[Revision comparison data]
**********
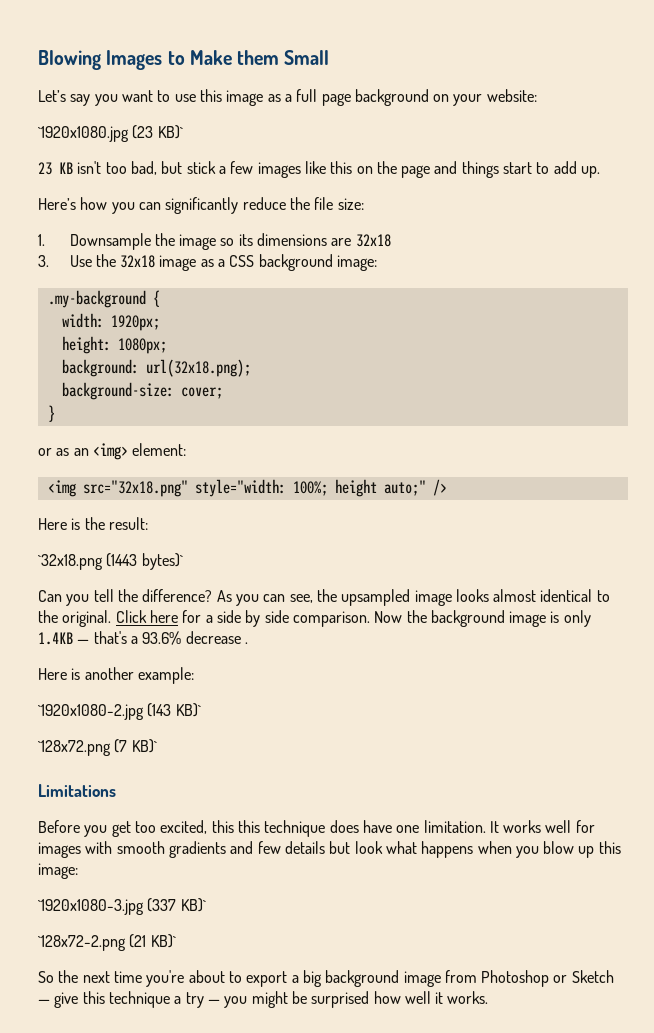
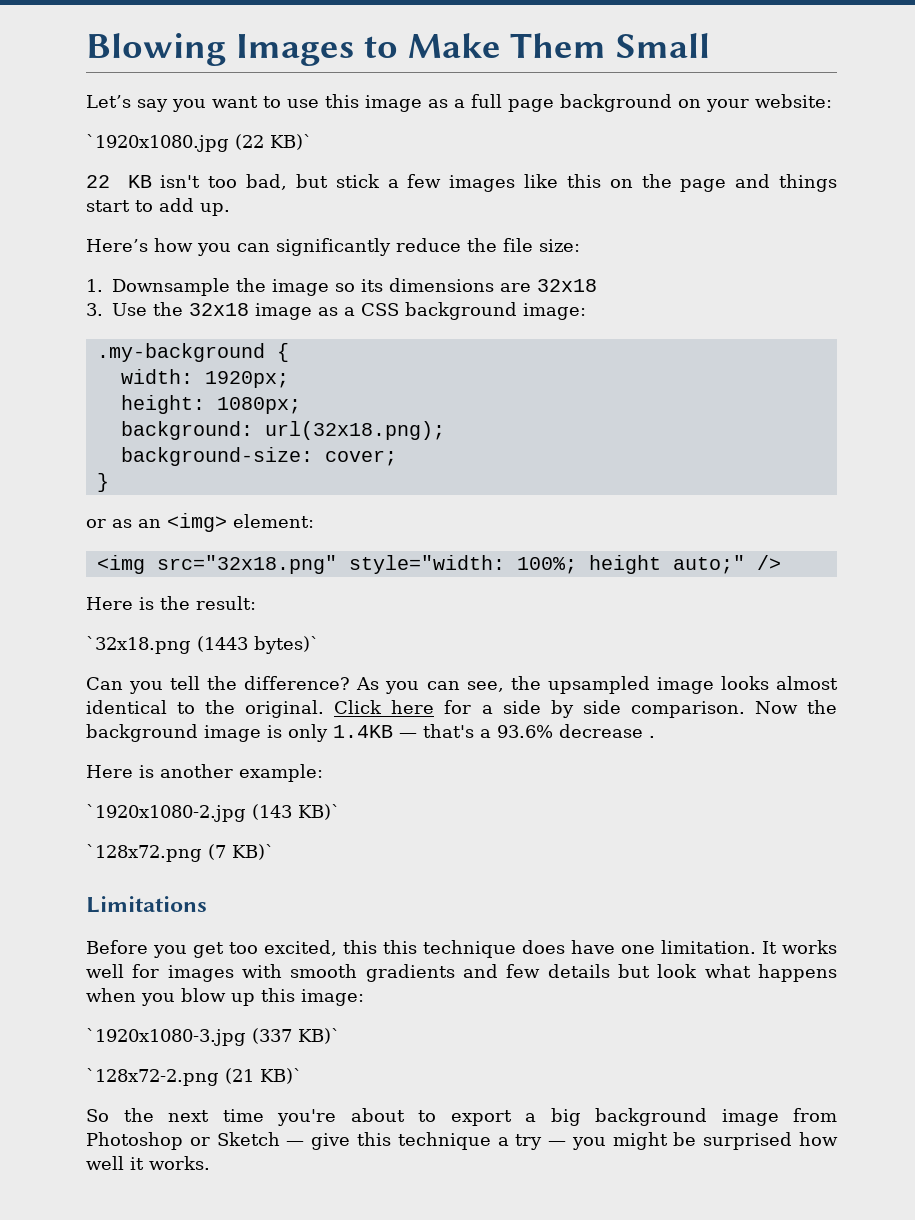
[237,50,280,65] them -> [510,33,607,58] Them
[132,125,183,139] [38,162,52,175] (23 KB)` // 23 -> [235,134,312,150] [86,175,110,188] (22 KB)` // 22

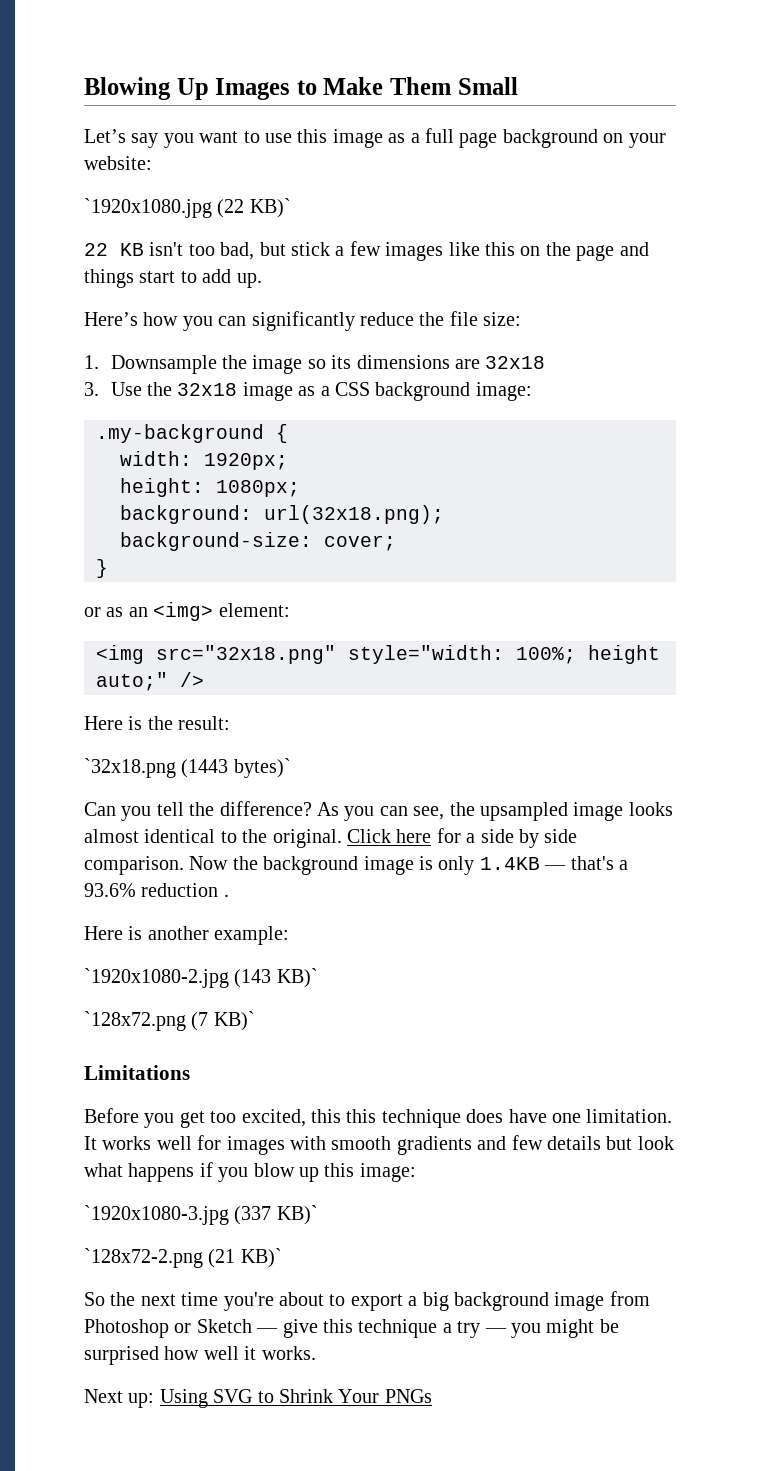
(226, 49) none -> [176,78,209,100] Up
[559,724,643,738] decrease -> [141,883,219,897] reduction
[86,988,136,1002] when -> [199,1162,213,1177] if
(210, 1163) none -> [84,1389,432,1408] // Next up: Using SVG to Shrink Your PNGs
**********
■ PROBLEM TO WORK ON:
Search the records for the string "none" and, wherever a line contains it, please copy that line.

■ YOUR RESPONSE:
(226, 49) none -> [176,78,209,100] Up
(210, 1163) none -> [84,1389,432,1408] // Next up: Using SVG to Shrink Your PNGs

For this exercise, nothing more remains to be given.